It is with great sadness that I am writing this column today. Horace Ward, long-time Fleet Street photographer and my wonderful friend, passed away on Friday 18 January. His health had not been great for some time, but quite naively I never imagined that he could actually leave us! With all his stories, memories and observations, it just didn’t seem possible. And yet here we are.
I have been friends with Horace for 14 years, ever since I researched my book, Marilyn Monroe: Private and Undisclosed. The funny thing is, I don’t remember how we actually first got in touch. I know the answer to that will lie somewhere in my Marilyn files, but to me it just seems as though he was always there.

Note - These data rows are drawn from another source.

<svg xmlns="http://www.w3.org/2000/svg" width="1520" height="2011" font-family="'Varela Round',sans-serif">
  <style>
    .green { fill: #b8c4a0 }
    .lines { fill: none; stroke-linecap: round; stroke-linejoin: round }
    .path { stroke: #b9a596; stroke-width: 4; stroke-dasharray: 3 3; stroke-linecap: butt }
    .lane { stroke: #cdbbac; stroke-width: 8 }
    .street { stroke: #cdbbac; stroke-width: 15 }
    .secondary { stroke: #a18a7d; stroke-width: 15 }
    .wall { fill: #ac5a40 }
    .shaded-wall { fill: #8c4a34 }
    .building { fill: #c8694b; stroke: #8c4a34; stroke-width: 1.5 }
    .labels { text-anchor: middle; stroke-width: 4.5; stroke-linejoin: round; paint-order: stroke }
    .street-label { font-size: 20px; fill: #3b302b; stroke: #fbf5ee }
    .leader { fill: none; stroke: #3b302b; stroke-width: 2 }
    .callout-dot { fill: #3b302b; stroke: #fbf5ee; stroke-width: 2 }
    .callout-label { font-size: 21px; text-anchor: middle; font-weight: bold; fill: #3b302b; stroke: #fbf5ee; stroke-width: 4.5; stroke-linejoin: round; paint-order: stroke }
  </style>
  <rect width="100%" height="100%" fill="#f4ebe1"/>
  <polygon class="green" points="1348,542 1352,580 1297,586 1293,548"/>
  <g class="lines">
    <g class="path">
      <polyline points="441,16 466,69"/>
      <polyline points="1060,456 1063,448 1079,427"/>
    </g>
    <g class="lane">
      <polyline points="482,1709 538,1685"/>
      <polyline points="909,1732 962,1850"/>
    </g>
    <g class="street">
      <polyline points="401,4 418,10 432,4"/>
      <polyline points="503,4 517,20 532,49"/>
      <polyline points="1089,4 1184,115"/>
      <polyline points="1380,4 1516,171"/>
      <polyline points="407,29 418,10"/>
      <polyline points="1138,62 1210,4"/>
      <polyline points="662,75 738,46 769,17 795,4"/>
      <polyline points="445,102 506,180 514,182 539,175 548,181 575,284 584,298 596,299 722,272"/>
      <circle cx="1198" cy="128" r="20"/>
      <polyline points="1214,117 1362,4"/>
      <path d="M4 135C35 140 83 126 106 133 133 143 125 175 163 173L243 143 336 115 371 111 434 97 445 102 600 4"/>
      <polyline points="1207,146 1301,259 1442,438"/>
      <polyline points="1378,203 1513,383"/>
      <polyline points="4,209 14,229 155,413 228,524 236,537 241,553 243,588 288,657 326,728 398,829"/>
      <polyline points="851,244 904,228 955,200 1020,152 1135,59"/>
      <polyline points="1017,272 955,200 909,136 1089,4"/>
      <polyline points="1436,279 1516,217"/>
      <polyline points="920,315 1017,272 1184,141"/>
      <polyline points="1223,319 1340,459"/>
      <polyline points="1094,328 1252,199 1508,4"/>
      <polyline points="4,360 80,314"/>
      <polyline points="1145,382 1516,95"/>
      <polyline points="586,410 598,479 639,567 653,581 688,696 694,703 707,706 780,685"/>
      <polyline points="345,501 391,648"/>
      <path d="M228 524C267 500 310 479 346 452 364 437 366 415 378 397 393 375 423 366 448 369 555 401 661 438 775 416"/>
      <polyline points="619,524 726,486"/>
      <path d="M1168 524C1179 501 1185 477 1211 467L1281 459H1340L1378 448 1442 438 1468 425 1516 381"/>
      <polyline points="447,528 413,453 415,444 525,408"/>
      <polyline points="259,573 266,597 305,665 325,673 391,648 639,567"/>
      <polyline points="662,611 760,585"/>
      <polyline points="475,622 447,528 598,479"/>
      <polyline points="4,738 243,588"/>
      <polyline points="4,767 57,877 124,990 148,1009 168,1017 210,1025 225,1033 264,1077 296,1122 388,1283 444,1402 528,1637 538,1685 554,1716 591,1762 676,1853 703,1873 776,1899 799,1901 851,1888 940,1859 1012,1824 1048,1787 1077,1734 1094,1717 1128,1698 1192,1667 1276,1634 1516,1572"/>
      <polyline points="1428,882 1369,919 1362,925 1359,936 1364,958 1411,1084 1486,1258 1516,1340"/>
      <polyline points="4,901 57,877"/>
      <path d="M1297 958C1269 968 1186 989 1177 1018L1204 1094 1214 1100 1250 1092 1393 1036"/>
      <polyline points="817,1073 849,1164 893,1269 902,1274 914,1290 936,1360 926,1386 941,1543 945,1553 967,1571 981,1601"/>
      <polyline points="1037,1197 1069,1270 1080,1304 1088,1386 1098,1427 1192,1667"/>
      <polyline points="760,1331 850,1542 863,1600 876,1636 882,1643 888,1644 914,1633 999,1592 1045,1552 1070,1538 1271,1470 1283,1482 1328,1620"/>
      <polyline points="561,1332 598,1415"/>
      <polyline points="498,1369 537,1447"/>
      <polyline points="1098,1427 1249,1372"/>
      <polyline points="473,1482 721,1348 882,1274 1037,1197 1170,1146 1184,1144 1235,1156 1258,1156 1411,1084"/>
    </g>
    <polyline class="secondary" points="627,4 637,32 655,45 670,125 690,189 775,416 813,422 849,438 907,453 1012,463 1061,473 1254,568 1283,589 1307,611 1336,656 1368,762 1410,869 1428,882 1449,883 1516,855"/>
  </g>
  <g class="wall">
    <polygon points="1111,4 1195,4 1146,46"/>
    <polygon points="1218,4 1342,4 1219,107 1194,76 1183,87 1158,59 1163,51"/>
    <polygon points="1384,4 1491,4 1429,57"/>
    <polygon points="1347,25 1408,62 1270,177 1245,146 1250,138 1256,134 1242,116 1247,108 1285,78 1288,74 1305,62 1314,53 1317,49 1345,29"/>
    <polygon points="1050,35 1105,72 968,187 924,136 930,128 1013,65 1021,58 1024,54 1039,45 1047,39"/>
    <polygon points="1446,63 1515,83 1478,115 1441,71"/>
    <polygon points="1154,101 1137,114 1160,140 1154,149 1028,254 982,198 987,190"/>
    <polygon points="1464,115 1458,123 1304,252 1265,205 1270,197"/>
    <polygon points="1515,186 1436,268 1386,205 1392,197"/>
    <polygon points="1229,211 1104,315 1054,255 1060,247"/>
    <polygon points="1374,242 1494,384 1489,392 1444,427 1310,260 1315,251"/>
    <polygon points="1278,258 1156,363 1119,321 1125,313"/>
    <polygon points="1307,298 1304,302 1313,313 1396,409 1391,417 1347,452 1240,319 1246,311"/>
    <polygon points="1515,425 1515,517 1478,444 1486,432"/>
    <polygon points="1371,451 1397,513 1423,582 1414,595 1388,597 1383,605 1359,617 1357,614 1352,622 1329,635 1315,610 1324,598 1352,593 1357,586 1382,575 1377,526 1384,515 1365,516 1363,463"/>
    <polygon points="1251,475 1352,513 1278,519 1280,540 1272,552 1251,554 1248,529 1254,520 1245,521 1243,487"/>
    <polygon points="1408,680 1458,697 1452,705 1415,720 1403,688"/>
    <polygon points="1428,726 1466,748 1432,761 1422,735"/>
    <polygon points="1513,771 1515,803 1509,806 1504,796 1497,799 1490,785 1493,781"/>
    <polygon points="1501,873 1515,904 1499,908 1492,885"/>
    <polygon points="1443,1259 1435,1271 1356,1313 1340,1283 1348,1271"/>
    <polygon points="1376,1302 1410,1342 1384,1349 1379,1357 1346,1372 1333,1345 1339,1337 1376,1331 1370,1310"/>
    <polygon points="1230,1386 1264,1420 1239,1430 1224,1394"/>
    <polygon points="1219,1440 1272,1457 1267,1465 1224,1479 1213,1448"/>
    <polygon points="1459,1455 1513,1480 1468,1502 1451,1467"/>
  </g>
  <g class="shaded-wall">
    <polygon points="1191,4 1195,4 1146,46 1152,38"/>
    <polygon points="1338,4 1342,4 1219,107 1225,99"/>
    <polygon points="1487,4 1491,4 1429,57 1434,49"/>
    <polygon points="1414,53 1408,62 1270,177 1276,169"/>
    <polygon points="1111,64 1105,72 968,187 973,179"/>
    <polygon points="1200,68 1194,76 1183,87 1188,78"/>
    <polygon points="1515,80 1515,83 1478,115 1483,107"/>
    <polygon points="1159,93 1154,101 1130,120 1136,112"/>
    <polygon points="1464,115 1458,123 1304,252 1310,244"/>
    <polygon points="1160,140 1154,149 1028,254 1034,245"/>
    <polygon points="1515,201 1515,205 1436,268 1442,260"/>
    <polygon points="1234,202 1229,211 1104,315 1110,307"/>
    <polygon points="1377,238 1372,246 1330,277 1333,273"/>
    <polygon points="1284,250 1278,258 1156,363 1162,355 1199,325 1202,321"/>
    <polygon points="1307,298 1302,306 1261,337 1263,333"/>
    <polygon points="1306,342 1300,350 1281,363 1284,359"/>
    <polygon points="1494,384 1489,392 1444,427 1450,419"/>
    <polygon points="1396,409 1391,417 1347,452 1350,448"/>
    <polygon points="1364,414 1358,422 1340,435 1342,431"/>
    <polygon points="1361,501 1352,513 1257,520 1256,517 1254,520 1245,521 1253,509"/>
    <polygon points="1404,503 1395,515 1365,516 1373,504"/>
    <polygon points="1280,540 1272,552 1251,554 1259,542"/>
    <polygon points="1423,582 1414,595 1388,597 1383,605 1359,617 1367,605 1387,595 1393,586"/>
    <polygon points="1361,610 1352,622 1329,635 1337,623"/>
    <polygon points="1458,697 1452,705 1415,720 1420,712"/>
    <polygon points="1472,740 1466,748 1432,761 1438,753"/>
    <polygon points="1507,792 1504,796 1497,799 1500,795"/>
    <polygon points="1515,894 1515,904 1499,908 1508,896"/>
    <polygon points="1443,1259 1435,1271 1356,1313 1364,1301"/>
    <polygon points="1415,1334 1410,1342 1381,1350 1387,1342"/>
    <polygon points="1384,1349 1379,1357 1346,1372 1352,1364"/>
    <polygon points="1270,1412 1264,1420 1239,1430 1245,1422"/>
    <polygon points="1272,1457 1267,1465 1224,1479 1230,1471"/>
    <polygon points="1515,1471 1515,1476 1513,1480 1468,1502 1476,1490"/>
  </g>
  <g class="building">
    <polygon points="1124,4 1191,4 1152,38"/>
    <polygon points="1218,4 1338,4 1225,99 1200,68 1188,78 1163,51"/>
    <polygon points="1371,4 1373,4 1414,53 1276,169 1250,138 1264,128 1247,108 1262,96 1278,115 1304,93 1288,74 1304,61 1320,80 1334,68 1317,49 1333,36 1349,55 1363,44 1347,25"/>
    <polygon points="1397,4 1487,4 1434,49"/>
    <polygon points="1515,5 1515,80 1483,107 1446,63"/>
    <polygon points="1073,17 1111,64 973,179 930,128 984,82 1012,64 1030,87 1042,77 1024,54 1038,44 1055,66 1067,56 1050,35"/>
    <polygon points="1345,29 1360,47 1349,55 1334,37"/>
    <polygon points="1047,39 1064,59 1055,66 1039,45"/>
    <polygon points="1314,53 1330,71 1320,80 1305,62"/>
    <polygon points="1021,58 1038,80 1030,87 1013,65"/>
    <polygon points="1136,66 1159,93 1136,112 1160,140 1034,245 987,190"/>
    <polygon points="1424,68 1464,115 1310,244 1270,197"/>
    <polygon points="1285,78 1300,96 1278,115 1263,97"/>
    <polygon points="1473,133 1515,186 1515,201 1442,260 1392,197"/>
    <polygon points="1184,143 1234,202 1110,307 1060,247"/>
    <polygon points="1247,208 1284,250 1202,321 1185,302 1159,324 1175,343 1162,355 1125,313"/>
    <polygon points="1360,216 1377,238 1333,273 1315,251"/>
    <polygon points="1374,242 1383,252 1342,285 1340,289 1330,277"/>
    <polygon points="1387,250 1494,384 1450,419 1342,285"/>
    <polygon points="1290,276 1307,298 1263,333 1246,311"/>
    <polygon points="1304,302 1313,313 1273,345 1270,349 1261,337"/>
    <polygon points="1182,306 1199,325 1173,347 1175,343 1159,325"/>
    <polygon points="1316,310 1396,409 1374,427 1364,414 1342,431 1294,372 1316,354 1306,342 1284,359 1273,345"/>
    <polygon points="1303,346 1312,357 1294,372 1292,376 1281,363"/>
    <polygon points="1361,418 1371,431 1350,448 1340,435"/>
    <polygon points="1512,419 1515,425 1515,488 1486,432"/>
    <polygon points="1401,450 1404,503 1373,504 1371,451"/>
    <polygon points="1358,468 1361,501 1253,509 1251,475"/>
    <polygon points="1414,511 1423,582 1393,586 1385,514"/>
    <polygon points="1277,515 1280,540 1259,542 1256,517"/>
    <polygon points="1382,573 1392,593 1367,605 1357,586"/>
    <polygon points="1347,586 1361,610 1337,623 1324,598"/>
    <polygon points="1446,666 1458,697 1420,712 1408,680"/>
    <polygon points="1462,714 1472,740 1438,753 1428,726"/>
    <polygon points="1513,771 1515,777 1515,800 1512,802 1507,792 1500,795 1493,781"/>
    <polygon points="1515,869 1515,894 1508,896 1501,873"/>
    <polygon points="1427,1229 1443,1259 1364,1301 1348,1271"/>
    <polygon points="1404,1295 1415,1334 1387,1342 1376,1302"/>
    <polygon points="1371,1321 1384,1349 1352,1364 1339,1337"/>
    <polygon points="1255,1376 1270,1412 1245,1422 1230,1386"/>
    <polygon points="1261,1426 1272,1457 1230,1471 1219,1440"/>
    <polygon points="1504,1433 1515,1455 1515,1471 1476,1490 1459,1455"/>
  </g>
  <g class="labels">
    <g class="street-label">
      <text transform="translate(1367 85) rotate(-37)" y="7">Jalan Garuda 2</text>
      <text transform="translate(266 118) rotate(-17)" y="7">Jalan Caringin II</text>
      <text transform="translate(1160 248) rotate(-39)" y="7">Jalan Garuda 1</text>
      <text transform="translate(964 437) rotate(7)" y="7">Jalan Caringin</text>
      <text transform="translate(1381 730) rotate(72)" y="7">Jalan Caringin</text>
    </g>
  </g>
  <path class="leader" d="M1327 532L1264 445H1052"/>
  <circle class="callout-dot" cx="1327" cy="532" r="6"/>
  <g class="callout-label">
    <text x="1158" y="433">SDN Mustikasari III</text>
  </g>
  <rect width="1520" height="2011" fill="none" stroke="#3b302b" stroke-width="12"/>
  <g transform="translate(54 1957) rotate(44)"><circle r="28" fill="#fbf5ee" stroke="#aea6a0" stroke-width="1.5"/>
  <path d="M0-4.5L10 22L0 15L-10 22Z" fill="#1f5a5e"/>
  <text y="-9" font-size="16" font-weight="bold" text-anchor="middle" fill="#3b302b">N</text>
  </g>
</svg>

Horace was one of the photographers present when Marilyn and Arthur Miller left London Airport on 20 November 1956. He graciously allowed me the use of his photographs in my book and he shared his memories of that famous evening with me:
“I remember a crowded press conference in the old tin-hut terminal with dreadful drab green curtains they had up as a backcloth, which everyone moaned about. There were hardly any fans around; it was mainly airport staff and a few police.”
Horace and I became firm friends during the writing of my book, and we kept in touch forever after. The first time we met was at the book launch party for Private and Undisclosed. He was the star of the evening and everyone wanted to talk to him. I’ll never forget him walking into the venue with his folder of photos under one arm and his camera in his hand. He even took my photograph! Imagine that?! A Marilyn photographer taking a snap of me! That still blows my mind. The funniest part of the evening was when Horace and I were standing together at the window, and everyone suddenly started taking our picture. There were flashes of light all over the room and Horace thought it was hysterical to be in front of the camera, instead of behind! We spoke about that moment many times in the years ahead.
When I did my talks at the National Portrait Gallery and the Victoria and Albert Museum, Horace was in attendance. After the latter, he emailed to let me know that while he did enjoy the second talk, he felt the first one was better: “I think your speech at the National had more ‘home grown impact’ or in other words, more about The Prince & The Showgirl and what went on here on British soil. Listen, I may be wrong because it’s a year ago now, but talking about something that takes place in your own country entertains the audience much more… you (at the National) ‘drove it home’ and I still remember that. No two events are the same, but you still done a good job and I enjoyed the experience of attending… (good cup of tea as well).”
This was exactly how Horace was! He wasn’t afraid to tell it like it is and he would certainly let me know if he thought I was going in the wrong direction. Two things come to mind when I think about that – firstly when I wondered if I should write a book about a particular actor, Horace emailed me just one sentence – “Stick to the girls, Michelle!” Then when he saw a photo of me on a bicycle, he told me off for not wearing a helmet. In fact he also made it clear that he’d rather I didn’t ride a bike at all!
Horace was always more than willing to share his stories with me, though there were times when he would warn me that the things he witnessed in the industry, were not for the faint of heart. In fact, sixty years later, Horace still found it difficult to understand some of what he had seen.
Our conversations were always wide-ranging and enjoyable. Horace adored his cat and shared photos of her climbing trees and chilling at home… He loved steam trains and photographed them extensively… We spoke about the plane that flew Carole Lombard to her death and the life and career of tragic actress Clara Bow… Then when my friend gifted me a brick from our old, torn-down school, Horace said that while he didn’t particularly go in for presents, this was exactly the kind of gift he would love… Lastly, he’d be the first to admit that he wasn’t particularly romantic, and yet after last year’s Royal Wedding, he went straight out to order the DVD!
And that’s exactly why I loved my dear friend Horace. He was always honest, funny and interested in everything! He loved the old stars and their stories, but at the same time he remained clued-in to what was happening in the world today. He stayed relevant for his entire life, and always had time for his friends – of which he had many.
Horace lived a full and extensive life, and there was practically nobody he hadn’t met or photographed. He will live on in his photos and the beautiful memories he created. While I am sad to say good bye, I’m also so happy and blessed to have had Horace in my life for the past 14 years. He was one-of-a-kind and will be dearly missed by myself and his many friends and colleagues.
Good night Horace, my dear, dear friend. Give Marilyn a hug from me, and give yourself one too. I’ll never, ever forget you.